Prompted in part by DeMaria asking what the district would do if House Bill 70 was repealed, Ballard presented the board’s Lorain Plan during the public input section. Under it, the board would take full responsibility of academic achievement in the district, understanding the elected officials “must be held accountable to provide a framework for success.”

The plan outlines three core strategies to help improve the district’s educational outcomes.

The first strategy focuses on transforming academic and instructional practices by implementing a continuous improvement plan, changes based on data and further technological opportunities for students.

The second strategy plans to provide social-emotional and wraparound services in an effort to address obstacles low-income students and their families face. “While we will not use socioemotional or socioeconomic and cultural hurdles as an excuse, our Board of Education does acknowledge that these issues can impact our success.”

Under the plan, Lorain School Board members would be held accountable under six different components:

  • By Aug. 1 of each school year, the Board would develop and make public its Specific, Measurable, Attainable, Relevant and Time bound, or SMART, goals for the year;
  • Make a public commitment to the above strategies;
  • Hold quarterly public forums to provide updates on progress in the accountability plan, including feedback from students in the district;
  • Hire an independent Board leadership Consultant, who will report directly to the Board. That consultant will plan public, quarterly retreats to gather further feedback on the impact of the plan;
  • Establish a “Board of Education Report Card,” which will be provided to the public on the progress the Board is making in holding the CEO/Superintendent accountable for educational achievement;
  • Commit to working with the Student Support Team from ODE and the Ohio Mid-Sized Urban Districts Leadership Collaboration.

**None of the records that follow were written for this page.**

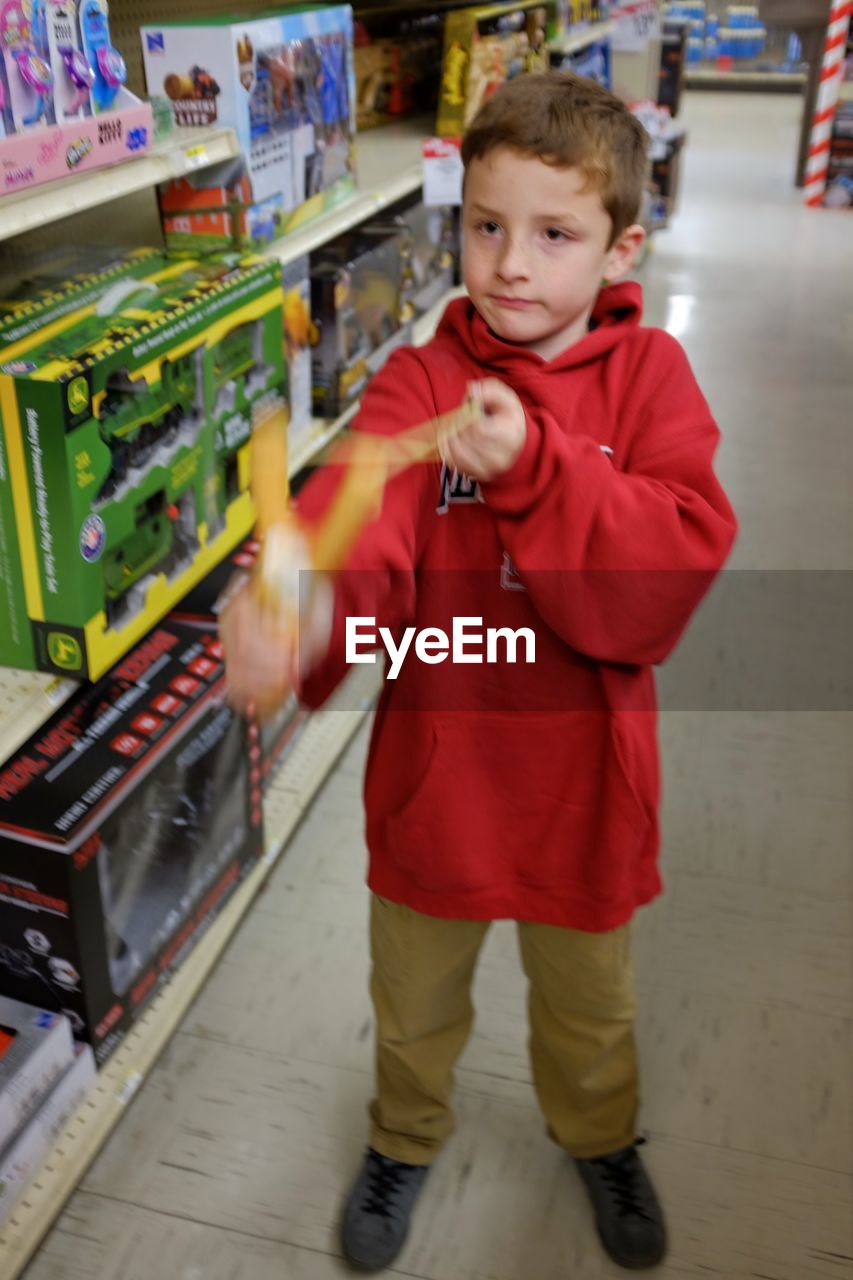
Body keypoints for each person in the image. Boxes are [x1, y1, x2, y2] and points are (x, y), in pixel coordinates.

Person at [222, 71, 737, 1274]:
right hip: (435, 782)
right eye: (485, 226)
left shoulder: (651, 382)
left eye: (554, 235)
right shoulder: (418, 384)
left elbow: (658, 584)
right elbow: (366, 535)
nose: (510, 265)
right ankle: (404, 1135)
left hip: (584, 792)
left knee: (589, 1012)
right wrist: (299, 616)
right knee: (411, 1005)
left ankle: (599, 1133)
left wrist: (536, 469)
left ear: (621, 249)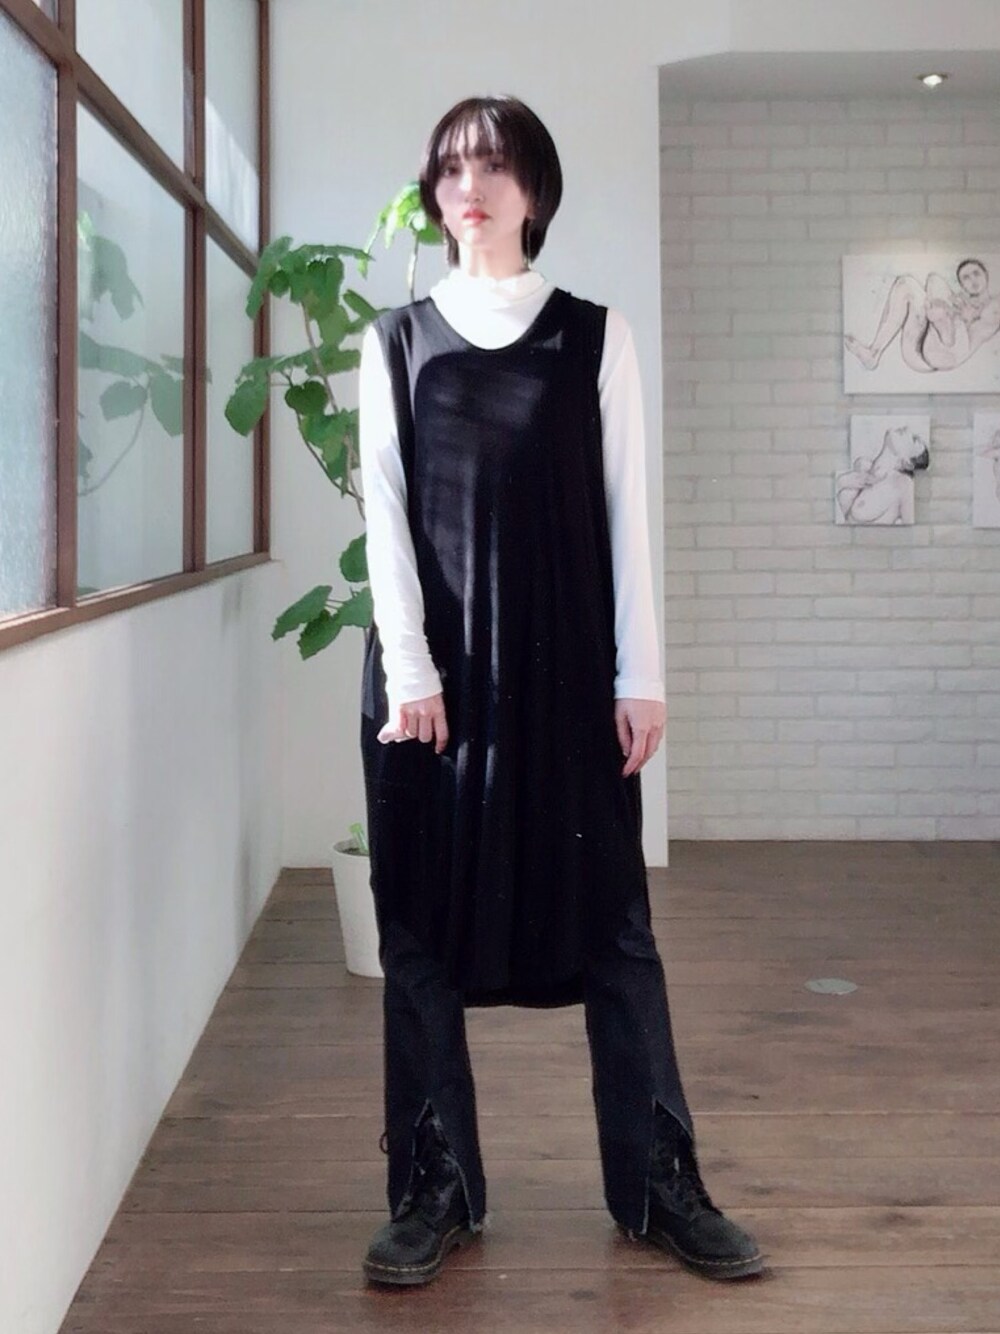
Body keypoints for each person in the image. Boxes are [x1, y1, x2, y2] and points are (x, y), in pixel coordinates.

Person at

The plan goes on to call for the elimination of the Academic Distress Commission and look to hire a new CEO and superintendent, who may be appointed on an interim basis until the board appoints a permanent CEO and superintendent — the CEO would retain their authority under House Bill 70 regarding management of the schools, but would report to the school board. That CEO/superintendent would need to create their own “academic transformational and accountability plan” within 90 days of hiring for approval by the school board. The CEO/superintendent would be given four years to meet academic and organizational benchmarks. Failure to do so would result in them being replaced, according to the board’s plan.

This story has been corrected to show state school board member Kirsten Hill said she has attended an academic distress commission meeting.